Cada carpa me retiene un cuarto de hora y esta además, no me quiere dejar salir… ni yo quiero que lo haga.

Inma no me anima a que siga. Hace lo que siempre ha hecho y me mantiene en pie. Me da cordura.
Cree saber lo justo del deporte y sin embargo, sabe mucho más que yo. Llegados a este punto, ni pienso ni sé… y ella me hace pensar y encontrar la forma de tener un mínimo de sensatez.
Sigue y sube. No bajes si no lo tienes claro. Que te recojan o llega cuando tengas que llegar. Yo te espero allí, en la meta, a la hora que sea.

Ha dejado de llover un poco. Salgo fuera y respiro hondo como si fuese a tirarme en caída libre la primera vez…
Fuera, ella me da tranquilidad y no es casualidad, que una de las personas que me animó a subir montañas esté allí también. Alberto.
Plazas está esperando el paso de Bárbara que está haciendo una tremenda prueba.
Cuando la mente afloja, cada palabra de ánimo se la guarda uno en la mano y aprieta el puño con todas sus fuerzas para que no se escape. Las de Inma y de Alberto… las justas y necesarias para llegar.

Último gigante. Últimas horas.
Vuelve a llover y nos dejan la gracia del gigante de los vientos para el final. La Tête de Vents. Otros dos mil metros. Pasos de buzo con escafandra y botas de plomo… y niebla… niebla espesa como la nata. 
Sigue chispeando y miras al suelo buscando la ruta porque la cinta está frente a ti, y la niebla no te deja verla. Las piedras sucias son el camino.

Tengo hambre… si no como acabaré parando. Si paro acabaré helado. Si no paro y no como, no acabaré ni en pie siquiera.

Dos pasos, un bocado.
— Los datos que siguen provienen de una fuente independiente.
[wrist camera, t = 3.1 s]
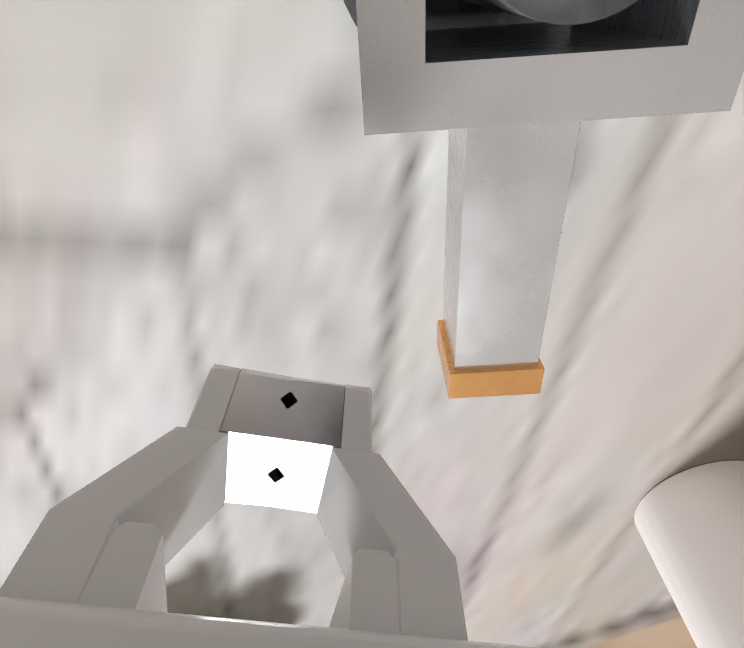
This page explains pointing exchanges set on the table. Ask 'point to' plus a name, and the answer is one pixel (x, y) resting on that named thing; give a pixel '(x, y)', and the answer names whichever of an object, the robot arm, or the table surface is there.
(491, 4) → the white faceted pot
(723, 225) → the table surface
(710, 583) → the cylinder container
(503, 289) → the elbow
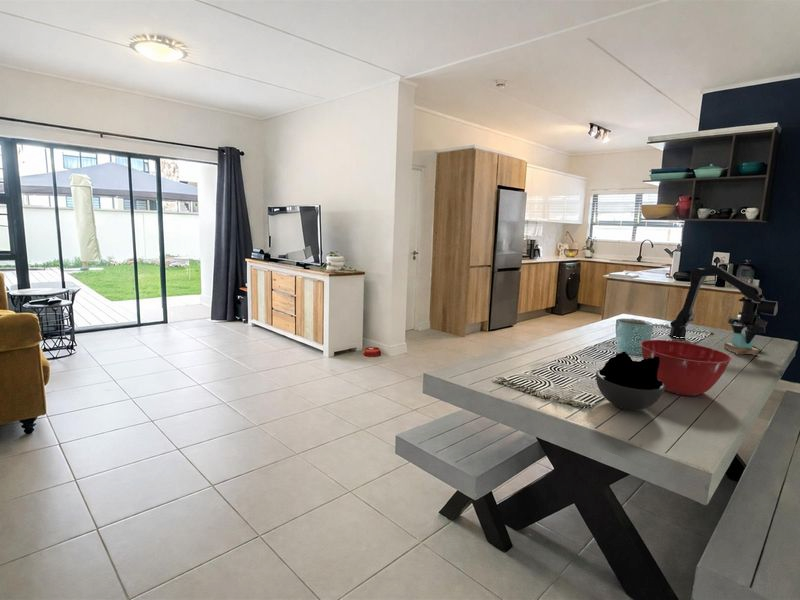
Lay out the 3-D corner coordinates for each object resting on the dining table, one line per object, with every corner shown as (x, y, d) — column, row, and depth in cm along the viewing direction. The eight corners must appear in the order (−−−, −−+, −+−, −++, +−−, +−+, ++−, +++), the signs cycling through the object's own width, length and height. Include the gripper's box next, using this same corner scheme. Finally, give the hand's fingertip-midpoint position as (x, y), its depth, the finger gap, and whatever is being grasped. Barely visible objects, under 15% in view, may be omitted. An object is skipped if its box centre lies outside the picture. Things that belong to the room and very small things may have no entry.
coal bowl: (582, 404, 143) (590, 350, 140) (605, 390, 157) (613, 340, 154) (648, 427, 129) (659, 367, 126) (667, 409, 143) (677, 355, 140)
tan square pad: (736, 354, 216) (737, 348, 216) (723, 348, 226) (725, 342, 225) (757, 355, 215) (759, 349, 215) (744, 349, 225) (745, 344, 225)
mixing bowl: (617, 378, 171) (623, 340, 168) (669, 372, 181) (675, 337, 178) (686, 408, 145) (694, 364, 142) (741, 400, 155) (750, 359, 152)
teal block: (739, 347, 218) (741, 335, 216) (731, 344, 223) (733, 332, 222) (751, 348, 217) (754, 336, 216) (744, 345, 223) (746, 333, 222)
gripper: (780, 316, 207) (773, 348, 210) (753, 308, 225) (747, 337, 228) (755, 314, 208) (748, 346, 211) (730, 307, 226) (724, 336, 229)
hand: (742, 341), depth 220 cm, fingers open, 8 cm apart
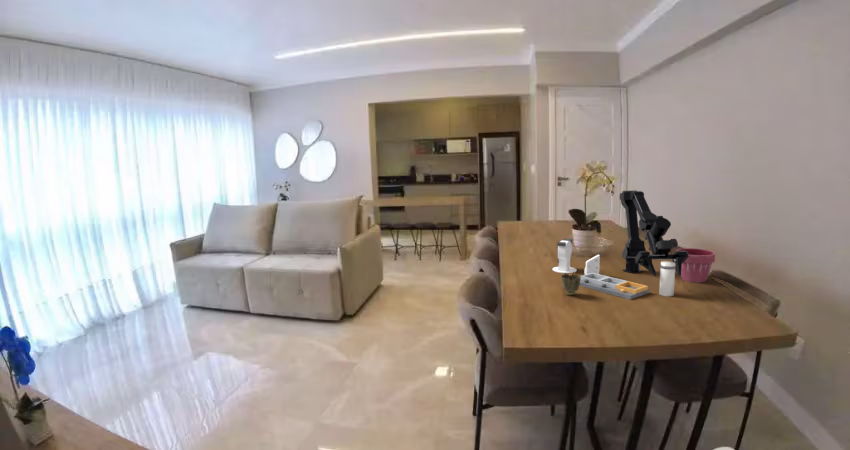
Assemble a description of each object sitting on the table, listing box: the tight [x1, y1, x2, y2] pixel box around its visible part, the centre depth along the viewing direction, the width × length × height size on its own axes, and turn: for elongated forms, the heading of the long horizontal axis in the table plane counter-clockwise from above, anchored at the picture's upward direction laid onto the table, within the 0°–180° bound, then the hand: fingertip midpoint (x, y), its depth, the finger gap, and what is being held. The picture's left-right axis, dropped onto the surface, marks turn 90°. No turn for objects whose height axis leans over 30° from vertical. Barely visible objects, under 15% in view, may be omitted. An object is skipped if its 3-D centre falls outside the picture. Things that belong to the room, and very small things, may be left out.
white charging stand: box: [552, 238, 577, 274], centre depth 203 cm, size 12×11×15 cm
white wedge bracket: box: [583, 254, 601, 275], centre depth 193 cm, size 4×10×9 cm, turn 84°
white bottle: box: [658, 260, 676, 297], centre depth 163 cm, size 5×5×13 cm
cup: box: [560, 273, 582, 296], centre depth 167 cm, size 8×7×8 cm
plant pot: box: [675, 247, 716, 284], centre depth 180 cm, size 14×14×13 cm
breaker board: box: [579, 273, 650, 301], centre depth 173 cm, size 13×26×3 cm, turn 32°
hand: (667, 275), depth 162 cm, fingers open, 9 cm apart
Dos pasos más, un trago…

Última bajada. Está todo mojado pero no llueve. No hay niebla. Me siguen pasando… como llevan haciendo desde hace ocho horas. No quiero ni describir cómo van esos a los que paso yo…

Chamonix a las dos y doce minutos de la mañana…17 horas y 12 minutos después.

Creí que sentiría alivio al cruzar la meta, alegría y que incluso alguna lágrima aprisionada saldría por fin a tomar el aire, pero no fue así… porque todo eso ya lo había hecho apenas unos minutos antes, nada más terminar la última bajada, la oscuridad y las largas charlas con gigantes que no me dejaron decir nada durante diecisiete horas…

Aunque yo, en voz baja, casi susurrando, no cayé…

No me voy a vengar, porque no me habéis hecho nada. 
No quiero revancha de una derrota que no ha existido, porque no vine a pelearme con vosotros. 
No voy a ser tan iluso como para gritaros, gigantes... ahora que estoy lejos y entre montes. Con hablaros cara a cara algún día y que me escuchéis me conformo… será buena señal. La de que he aprendido algo, he sabido entenderos un poco y me dejaréis ver donde poner los pies, cuando la noche os cubra y desaparezcan los caminos.